US News

CRUSH-HOUR CRITICS RAIL AS MTA NIXES AD

Advocates for the city’s straphangers yesterday threatened to haul the MTA into court over the agency’s decision to censor a subway ad that lampoons rush-hour crowding.

The ad, which includes a picture of a jammed subway car, urges fed-up riders to lobby state lawmakers for more transit funds — and for a full-length Second Avenue subway.

“With livestock, it’s called animal cruelty,” reads the ad copy. “With people, it’s called the morning commute.”

Metropolitan Transportation Authority officials nixed the ad — one of two that were to be part of a $100,000 campaign paid for by the Straphangers Campaign and the Regional Plan Association.

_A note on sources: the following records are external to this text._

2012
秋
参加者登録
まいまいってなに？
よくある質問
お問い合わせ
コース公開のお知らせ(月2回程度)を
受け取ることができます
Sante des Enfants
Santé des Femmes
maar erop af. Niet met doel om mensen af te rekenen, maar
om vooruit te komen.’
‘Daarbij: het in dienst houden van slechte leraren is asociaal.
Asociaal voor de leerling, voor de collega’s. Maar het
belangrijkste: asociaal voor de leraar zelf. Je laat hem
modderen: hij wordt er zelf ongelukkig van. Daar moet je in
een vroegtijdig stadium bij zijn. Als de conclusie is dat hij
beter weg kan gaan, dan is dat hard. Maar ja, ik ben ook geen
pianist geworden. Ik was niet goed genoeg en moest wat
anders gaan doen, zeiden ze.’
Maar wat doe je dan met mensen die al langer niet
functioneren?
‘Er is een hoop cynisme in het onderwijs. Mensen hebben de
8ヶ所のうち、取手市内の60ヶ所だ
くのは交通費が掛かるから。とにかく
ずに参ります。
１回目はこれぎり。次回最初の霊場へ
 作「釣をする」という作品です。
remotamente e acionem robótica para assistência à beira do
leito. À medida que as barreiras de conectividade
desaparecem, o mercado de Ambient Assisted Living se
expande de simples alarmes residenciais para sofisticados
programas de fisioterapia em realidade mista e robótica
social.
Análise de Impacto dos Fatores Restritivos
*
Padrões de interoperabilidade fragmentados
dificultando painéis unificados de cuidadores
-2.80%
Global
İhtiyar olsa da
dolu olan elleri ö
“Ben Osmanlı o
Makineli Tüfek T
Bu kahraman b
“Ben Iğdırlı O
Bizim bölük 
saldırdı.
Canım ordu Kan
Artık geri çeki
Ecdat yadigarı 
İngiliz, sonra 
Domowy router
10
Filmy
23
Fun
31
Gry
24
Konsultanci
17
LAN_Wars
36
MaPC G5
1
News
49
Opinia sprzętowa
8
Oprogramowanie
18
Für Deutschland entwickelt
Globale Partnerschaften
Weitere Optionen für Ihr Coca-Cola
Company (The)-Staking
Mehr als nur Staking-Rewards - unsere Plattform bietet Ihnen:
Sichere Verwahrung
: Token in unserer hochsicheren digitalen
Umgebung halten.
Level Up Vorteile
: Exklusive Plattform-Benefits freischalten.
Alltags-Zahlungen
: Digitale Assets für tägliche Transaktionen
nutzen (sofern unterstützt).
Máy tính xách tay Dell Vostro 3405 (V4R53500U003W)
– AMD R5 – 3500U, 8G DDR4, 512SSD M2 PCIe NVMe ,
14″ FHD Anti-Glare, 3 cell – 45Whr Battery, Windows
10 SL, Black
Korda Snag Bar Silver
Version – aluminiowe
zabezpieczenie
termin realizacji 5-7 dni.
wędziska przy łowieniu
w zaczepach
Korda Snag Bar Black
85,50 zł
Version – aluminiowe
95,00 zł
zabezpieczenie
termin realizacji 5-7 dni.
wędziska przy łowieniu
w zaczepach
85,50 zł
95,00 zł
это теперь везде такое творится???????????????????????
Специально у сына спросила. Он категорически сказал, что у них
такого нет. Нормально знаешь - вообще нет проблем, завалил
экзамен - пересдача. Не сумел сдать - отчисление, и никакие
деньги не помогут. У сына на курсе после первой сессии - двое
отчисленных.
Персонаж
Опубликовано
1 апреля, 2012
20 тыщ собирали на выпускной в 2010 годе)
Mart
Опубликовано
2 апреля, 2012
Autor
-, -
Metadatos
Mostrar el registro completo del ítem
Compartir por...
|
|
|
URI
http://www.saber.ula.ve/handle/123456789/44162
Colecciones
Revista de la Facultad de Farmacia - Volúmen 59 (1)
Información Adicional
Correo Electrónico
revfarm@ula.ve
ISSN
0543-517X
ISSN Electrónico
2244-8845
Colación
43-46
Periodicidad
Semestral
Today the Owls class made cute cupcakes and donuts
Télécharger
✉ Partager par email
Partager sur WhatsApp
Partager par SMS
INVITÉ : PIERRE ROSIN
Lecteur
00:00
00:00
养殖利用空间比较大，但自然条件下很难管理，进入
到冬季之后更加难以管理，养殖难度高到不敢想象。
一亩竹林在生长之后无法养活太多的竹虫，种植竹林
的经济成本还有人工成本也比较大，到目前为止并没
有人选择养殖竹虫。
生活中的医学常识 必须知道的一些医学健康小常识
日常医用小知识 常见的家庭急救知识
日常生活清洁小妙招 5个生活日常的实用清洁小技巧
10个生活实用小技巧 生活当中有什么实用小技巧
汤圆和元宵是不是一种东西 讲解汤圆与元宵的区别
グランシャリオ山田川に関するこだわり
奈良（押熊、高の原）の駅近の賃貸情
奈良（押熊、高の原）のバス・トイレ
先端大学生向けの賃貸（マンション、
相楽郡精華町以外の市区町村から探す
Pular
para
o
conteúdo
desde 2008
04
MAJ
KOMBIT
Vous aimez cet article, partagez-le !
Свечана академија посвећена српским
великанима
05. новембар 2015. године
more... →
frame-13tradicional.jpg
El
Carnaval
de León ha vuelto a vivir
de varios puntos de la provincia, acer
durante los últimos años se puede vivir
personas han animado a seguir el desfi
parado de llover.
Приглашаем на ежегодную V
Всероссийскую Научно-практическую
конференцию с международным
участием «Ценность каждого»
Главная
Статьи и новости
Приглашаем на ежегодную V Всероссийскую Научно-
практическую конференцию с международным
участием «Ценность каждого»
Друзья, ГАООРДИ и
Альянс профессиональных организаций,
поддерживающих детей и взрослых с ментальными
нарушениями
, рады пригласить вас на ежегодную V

“Free speech shouldn’t end when you board the A train or get on the number 7 line,” fumed Gene Russianoff, staff attorney for the Straphangers Campaign.

The ads were to be posted in about 3,000 subway cars next month, just as state lawmakers are expected to begin their review of the MTA’s proposed five-year, $16.5billion capital plan.

Chris Boyland, chief spokesman for the MTA, said the headline in the ad violates agency policy because it would discourage people from taking the subways.

“It’s directly adverse to the commercial interests of the MTA,” said Boyland.